Putting true love in front of Martha Stewartesque accomplishments is not an easy lesson to learn, though. That’s a fact another Mount Pleasant love expert, Eléa Faucheron, knows well.
“Being busy is like being in love with junk food when you’re stressed out,” said Faucheron.
As the owner of the personal coaching company Move Think Smile, she guides people back from burnout with a curriculum of self-love and balance.
“The endless quest to get to the end of the to-do list is really addicting. It’s almost like junk doing. You can get a lot done and it feels good, but you have no space or time to be present to your life,” she said.
“Are you really making the right decisions?” asked Faucheron, who experienced burnout herself as a small business owner.
Now she works one-on-one with individuals and is publishing a book and e-course on burnout. One of the biggest remedies, she explained, is getting back to self-love.
“A lot of people aren’t taught how to establish their relationship with themselves,” she said. “The World Health Organization named stress as the epidemic of the century. There is this call for love, to get back to what’s most important.”

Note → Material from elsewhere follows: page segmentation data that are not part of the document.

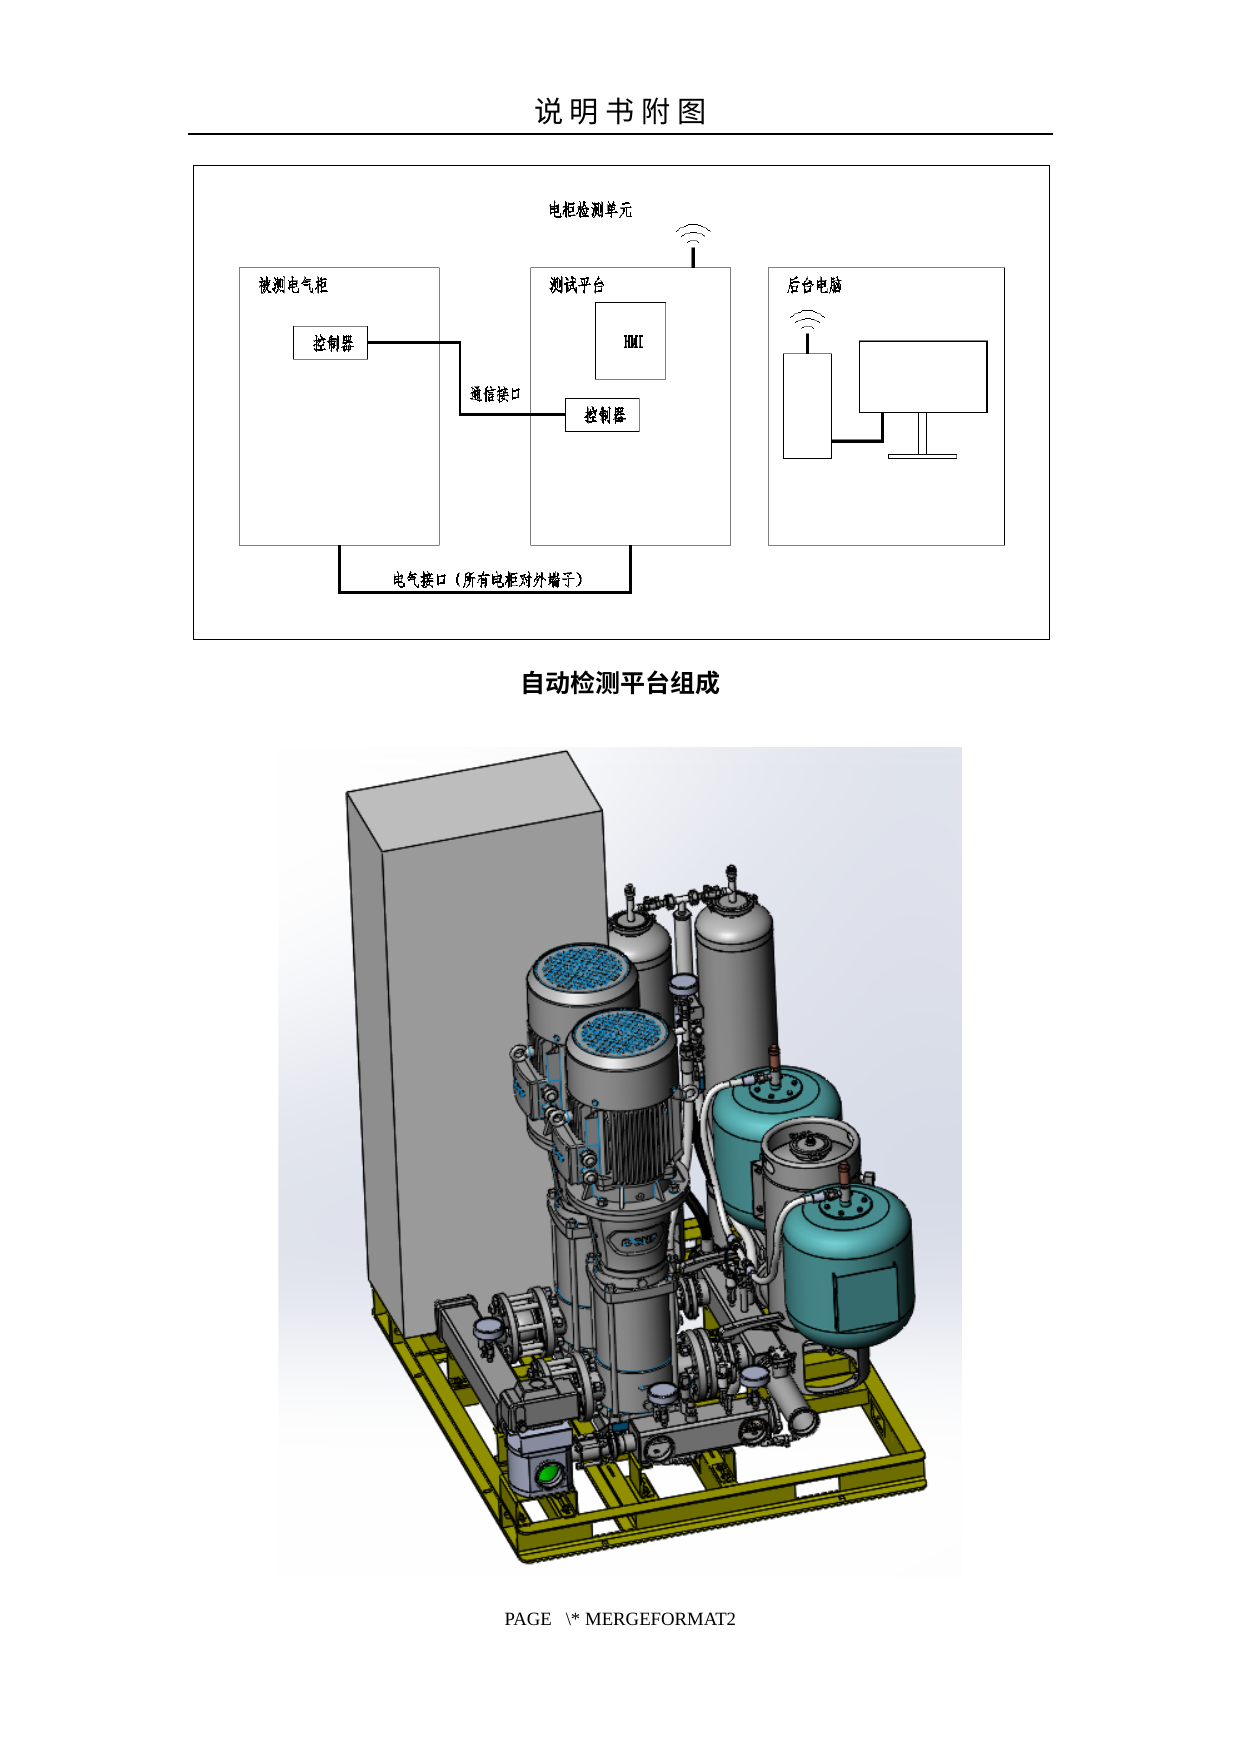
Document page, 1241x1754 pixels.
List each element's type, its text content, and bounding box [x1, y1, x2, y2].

text 自动检测平台组成 [187, 649, 1053, 714]
picture [188, 162, 1053, 645]
picture [278, 747, 962, 1577]
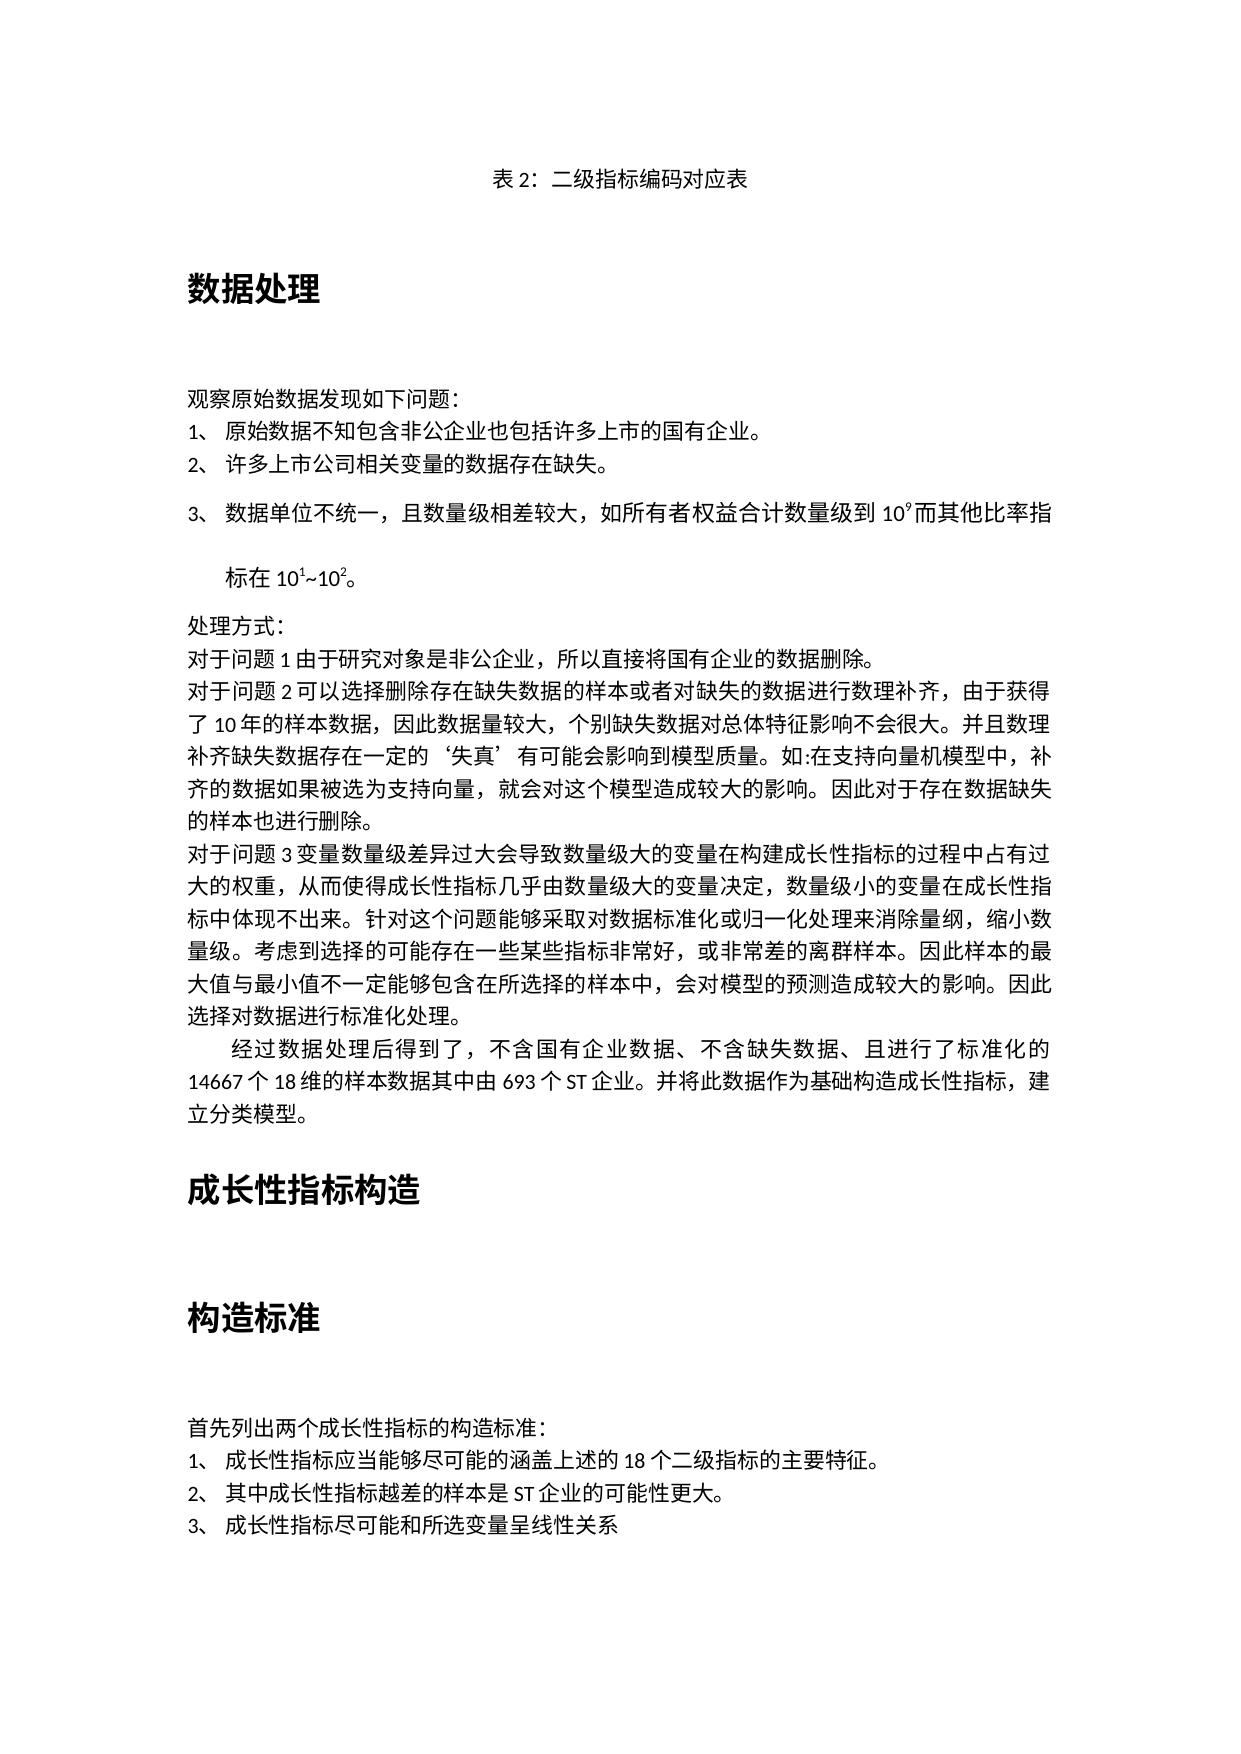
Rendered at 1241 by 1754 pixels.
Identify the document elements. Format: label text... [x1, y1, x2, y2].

text 对于问题2可以选择删除存在缺失数据的样本或者对缺失的数据进行数理补齐，由于获得了10年的样本数据，因此数据量较大，个别缺失数据对总体特征影响不会很大。并且数理补齐缺失数据存在一定的‘失真’有可能会影响到模型质量。如:在支持向量机模型中，补齐的数据如果被选为支持向量，就会对这个模型造成较大的影响。因此对于存在数据缺失的样本也进行删除。 [187, 674, 1053, 836]
list 其中成长性指标越差的样本是ST企业的可能性更大。 [187, 1475, 1053, 1508]
text 处理方式： [187, 609, 1053, 641]
list 数据单位不统一，且数量级相差较大，如所有者权益合计数量级到109而其他比率指标在101~102。 [187, 479, 1053, 609]
text 对于问题1由于研究对象是非公企业，所以直接将国有企业的数据删除。 [187, 641, 1053, 674]
list 许多上市公司相关变量的数据存在缺失。 [187, 446, 1053, 479]
text 对于问题3变量数量级差异过大会导致数量级大的变量在构建成长性指标的过程中占有过大的权重，从而使得成长性指标几乎由数量级大的变量决定，数量级小的变量在成长性指标中体现不出来。针对这个问题能够采取对数据标准化或归一化处理来消除量纲，缩小数量级。考虑到选择的可能存在一些某些指标非常好，或非常差的离群样本。因此样本的最大值与最小值不一定能够包含在所选择的样本中，会对模型的预测造成较大的影响。因此选择对数据进行标准化处理。 [187, 836, 1053, 1031]
subtitle 构造标准 [187, 1283, 1053, 1348]
subtitle 成长性指标构造 [187, 1156, 1053, 1221]
subtitle 数据处理 [187, 254, 1053, 319]
list 原始数据不知包含非公企业也包括许多上市的国有企业。 [187, 414, 1053, 446]
text 表2：二级指标编码对应表 [187, 162, 1053, 194]
list 成长性指标应当能够尽可能的涵盖上述的18个二级指标的主要特征。 [187, 1443, 1053, 1475]
text 首先列出两个成长性指标的构造标准： [187, 1410, 1053, 1443]
text 观察原始数据发现如下问题： [187, 381, 1053, 414]
text 经过数据处理后得到了，不含国有企业数据、不含缺失数据、且进行了标准化的14667个18维的样本数据其中由693个ST企业。并将此数据作为基础构造成长性指标，建立分类模型。 [187, 1031, 1053, 1129]
list 成长性指标尽可能和所选变量呈线性关系 [187, 1508, 1053, 1540]
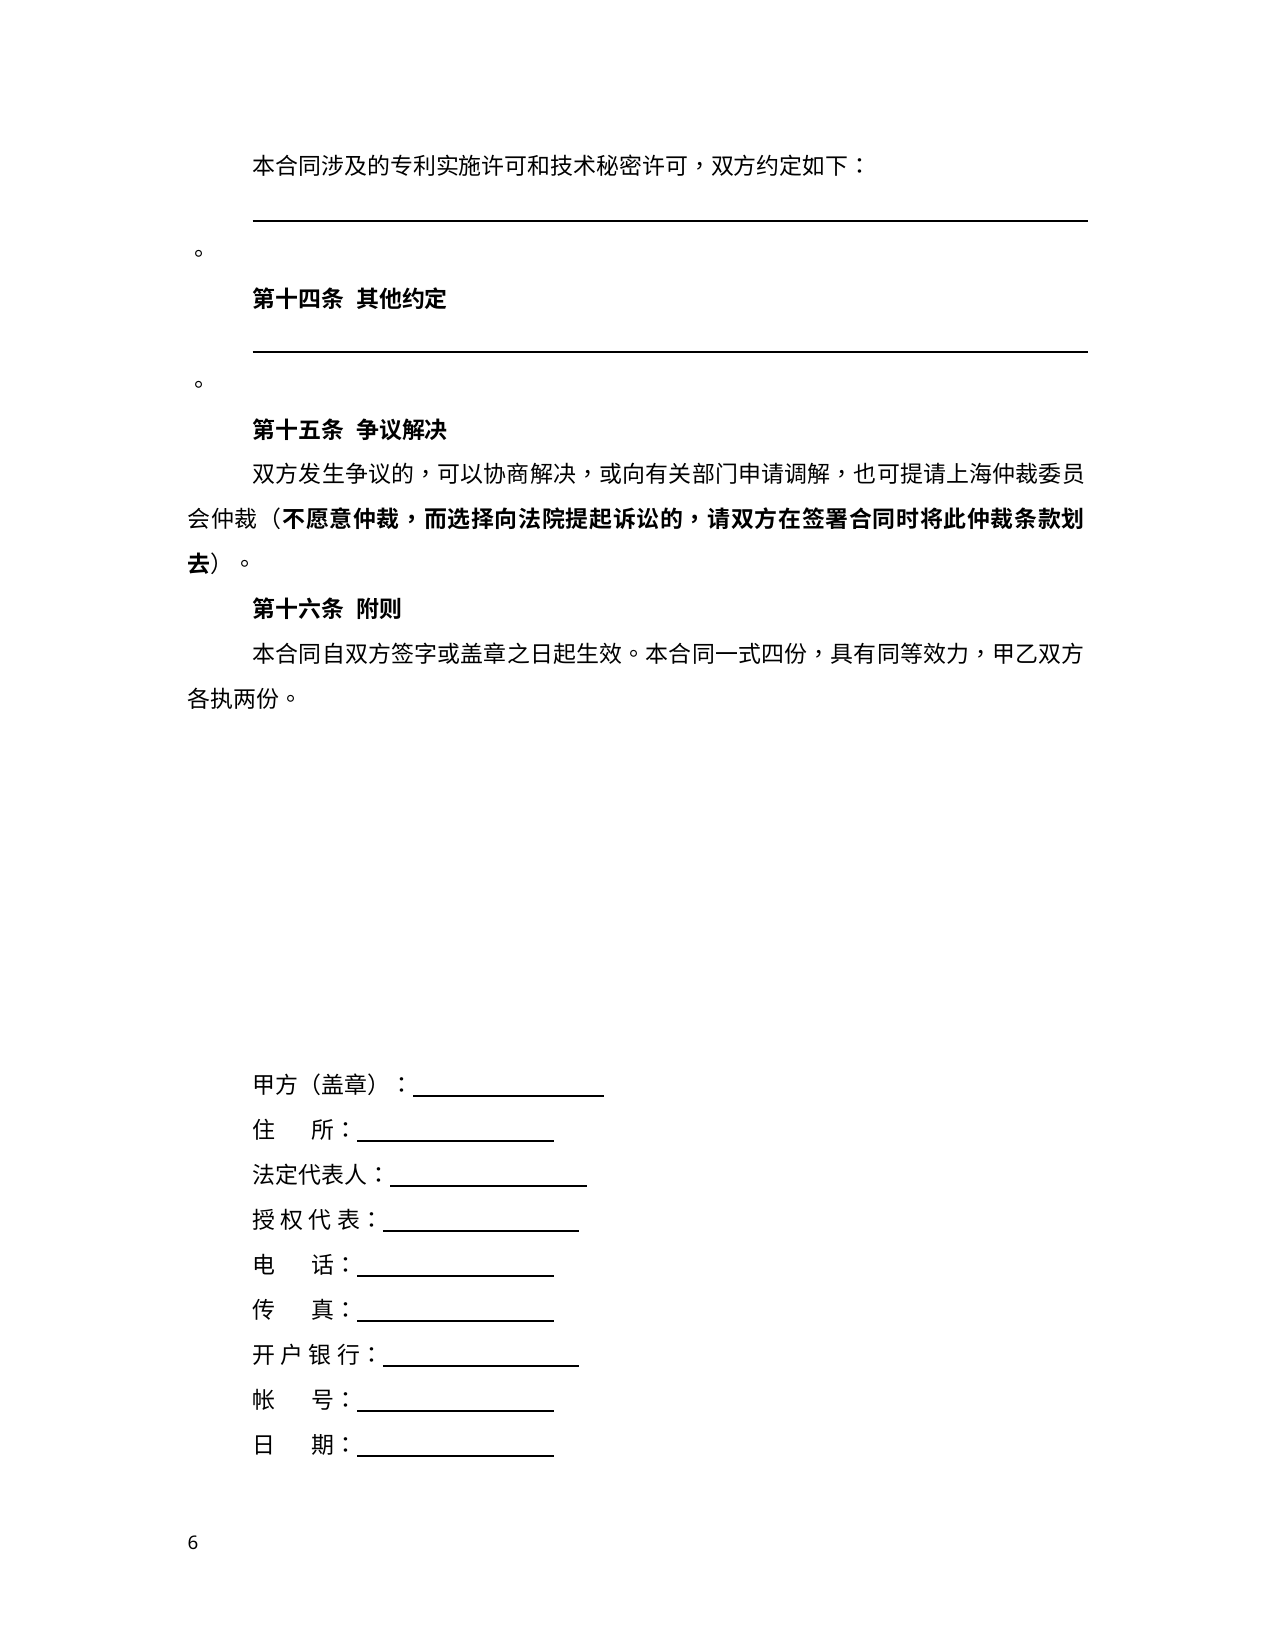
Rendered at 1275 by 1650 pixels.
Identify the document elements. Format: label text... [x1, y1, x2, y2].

text 。 [187, 326, 1087, 400]
text 日 期： [187, 1429, 1087, 1460]
text 。 [187, 195, 1087, 269]
text 甲方（盖章）： [187, 1069, 1087, 1100]
text 第十六条 附则 [187, 592, 1087, 624]
text 第十五条 争议解决 [187, 414, 1087, 445]
text 本合同自双方签字或盖章之日起生效。本合同一式四份，具有同等效力，甲乙双方各执两份。 [187, 637, 1087, 714]
text 住 所： [187, 1114, 1087, 1145]
text 本合同涉及的专利实施许可和技术秘密许可，双方约定如下： [187, 150, 1087, 181]
text 第十四条 其他约定 [187, 282, 1087, 314]
text 授权代表： [187, 1204, 1087, 1235]
text 开户银行： [187, 1339, 1087, 1370]
text 传 真： [187, 1294, 1087, 1325]
text 帐 号： [187, 1384, 1087, 1415]
text 电 话： [187, 1249, 1087, 1280]
text 双方发生争议的，可以协商解决，或向有关部门申请调解，也可提请上海仲裁委员会仲裁（不愿意仲裁，而选择向法院提起诉讼的，请双方在签署合同时将此仲裁条款划去）。 [187, 457, 1087, 579]
text 法定代表人： [187, 1159, 1087, 1190]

Sometimes loving yourself means breaking up with your relationship mirages. Your to-do list and your possessions – even your earnings and rankings – do not determine your worthiness of love or self-satisfaction, said Faucheron. You’d be forgiven for thinking they do, though, given their social clout.
“I feel like everyone these days is really high driven in some way or another,” she said. “There’s a saying: ‘In order to burn out, you have to have a burning passion.’ But we are trying to find satisfaction in one place in our life and use that to fulfill everything. It doesn’t work.”
What does work when it comes to self-love?
“I work a lot on helping people change their perspective on their life or even just on their to-do list,” Faucheron expounded. “My to-do list was my arch nemesis and now it feels like my ally.”
Yes – you can love your to-do list like an ally, and you can love your pet as your child and your parent as your business partner.